Financial And Social Impact
The SSBG loan pool made 15 loans to ten organizations between February 2010 and September 2011. The total circulated was $1.3 million. One of the loans defaulted, representing 1 percent of the total investment. The loan collaborative was successful in circulating more than $1.3 million in the community. The social service agencies had access to cash and were able to provide services to the community and make repairs to their facilities while they awaited reimbursement.
On-The-Ground Insights:
The government may not work as fast as promised. When dealing with the federal government, assume the time frame will get pushed back. “In retrospect we should have made the terms of the loanslonger, and for larger amounts,” said Anne Brasier, executive director of the Harris and Eliza Kempner Fund. Millions of unspent dollars were temporarily forfeited back to the federal government after Congress failed to vote an extension. Due to the delays, the agencies were forced to continually ask the foundations for extensions, requiring additional meetings and paperwork, which could have been avoided had the terms been longer.

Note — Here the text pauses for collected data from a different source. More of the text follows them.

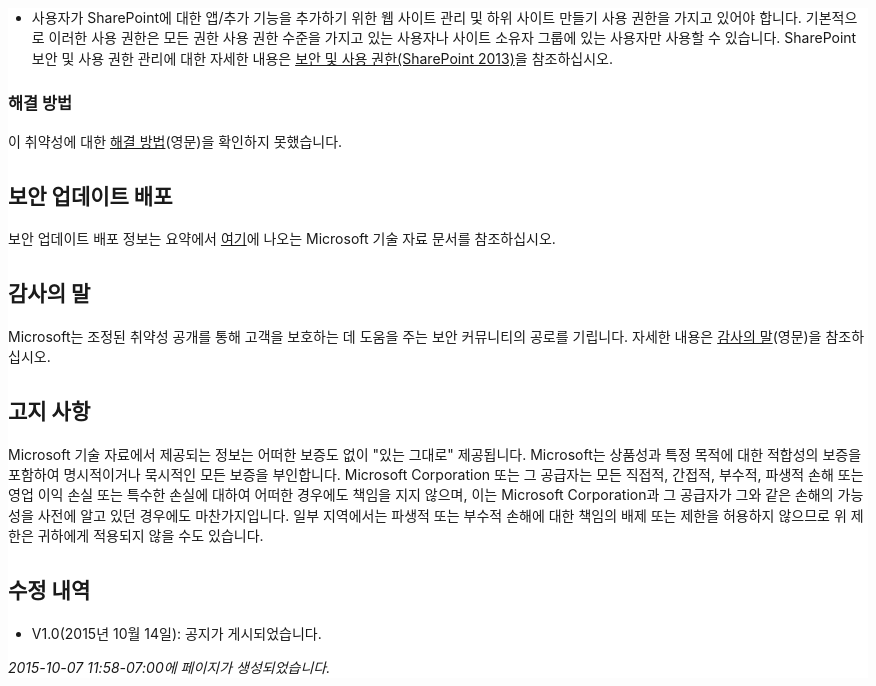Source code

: -   사용자가 SharePoint에 대한 앱/추가 기능을 추가하기 위한 웹 사이트 관리 및 하위 사이트 만들기 사용 권한을 가지고 있어야 합니다. 기본적으로 이러한 사용 권한은 모든 권한 사용 권한 수준을 가지고 있는 사용자나 사이트 소유자 그룹에 있는 사용자만 사용할 수 있습니다. SharePoint 보안 및 사용 권한 관리에 대한 자세한 내용은 [보안 및 사용 권한(SharePoint 2013)](https://technet.microsoft.com/ko-kr/library/cc261869.aspx)을 참조하십시오.
  
### 해결 방법
  
이 취약성에 대한 [해결 방법](https://technet.microsoft.com/ko-kr/library/security/dn848375.aspx)(영문)을 확인하지 못했습니다.
  
보안 업데이트 배포  
------------------
  
<span id="sectionToggle4"></span>
보안 업데이트 배포 정보는 요약에서 [여기](#kbarticle)에 나오는 Microsoft 기술 자료 문서를 참조하십시오.
  
감사의 말  
---------
  
<span id="sectionToggle5"></span>
Microsoft는 조정된 취약성 공개를 통해 고객을 보호하는 데 도움을 주는 보안 커뮤니티의 공로를 기립니다. 자세한 내용은 [감사의 말](https://technet.microsoft.com/ko-kr/library/security/dn903755.aspx)(영문)을 참조하십시오. 
  
고지 사항  
---------
  
<span id="sectionToggle6"></span>
Microsoft 기술 자료에서 제공되는 정보는 어떠한 보증도 없이 "있는 그대로" 제공됩니다. Microsoft는 상품성과 특정 목적에 대한 적합성의 보증을 포함하여 명시적이거나 묵시적인 모든 보증을 부인합니다. Microsoft Corporation 또는 그 공급자는 모든 직접적, 간접적, 부수적, 파생적 손해 또는 영업 이익 손실 또는 특수한 손실에 대하여 어떠한 경우에도 책임을 지지 않으며, 이는 Microsoft Corporation과 그 공급자가 그와 같은 손해의 가능성을 사전에 알고 있던 경우에도 마찬가지입니다. 일부 지역에서는 파생적 또는 부수적 손해에 대한 책임의 배제 또는 제한을 허용하지 않으므로 위 제한은 귀하에게 적용되지 않을 수도 있습니다.
  
수정 내역  
---------
  
<span id="sectionToggle7"></span>
-   V1.0(2015년 10월 14일): 공지가 게시되었습니다.
  
*2015-10-07 11:58-07:00에 페이지가 생성되었습니다.*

In emergency situations, work with organizations that have preexisting relationships with the foundation(s). Given the emergency nature of the situation and limited time for due diligence, the foundations provided loans only to organizations that they knew well and with which they had existing relationships.
Consider what will happen to nonprofit partners once funding is exhausted. Several of the nonprofits that received bridge loans hired new employees to provide increased services during recovery efforts. However, after federal funding ran out, many employees were laid off because the employment levels were not sustainable in the long term.
For pooled investments, consider appointing one foundation to receive applications and generate all paperwork. It was easy for the Moody Methodist Permanent Endowment Fund to partner with the Harris and Eliza Kempner Fund since the Harris and Eliza Kempner Fund oversaw all of the paperwork. Once paperwork was finalized, the Moody Methodist Permanent Endowment Fund was responsible for sending its own award letters and issuing checks.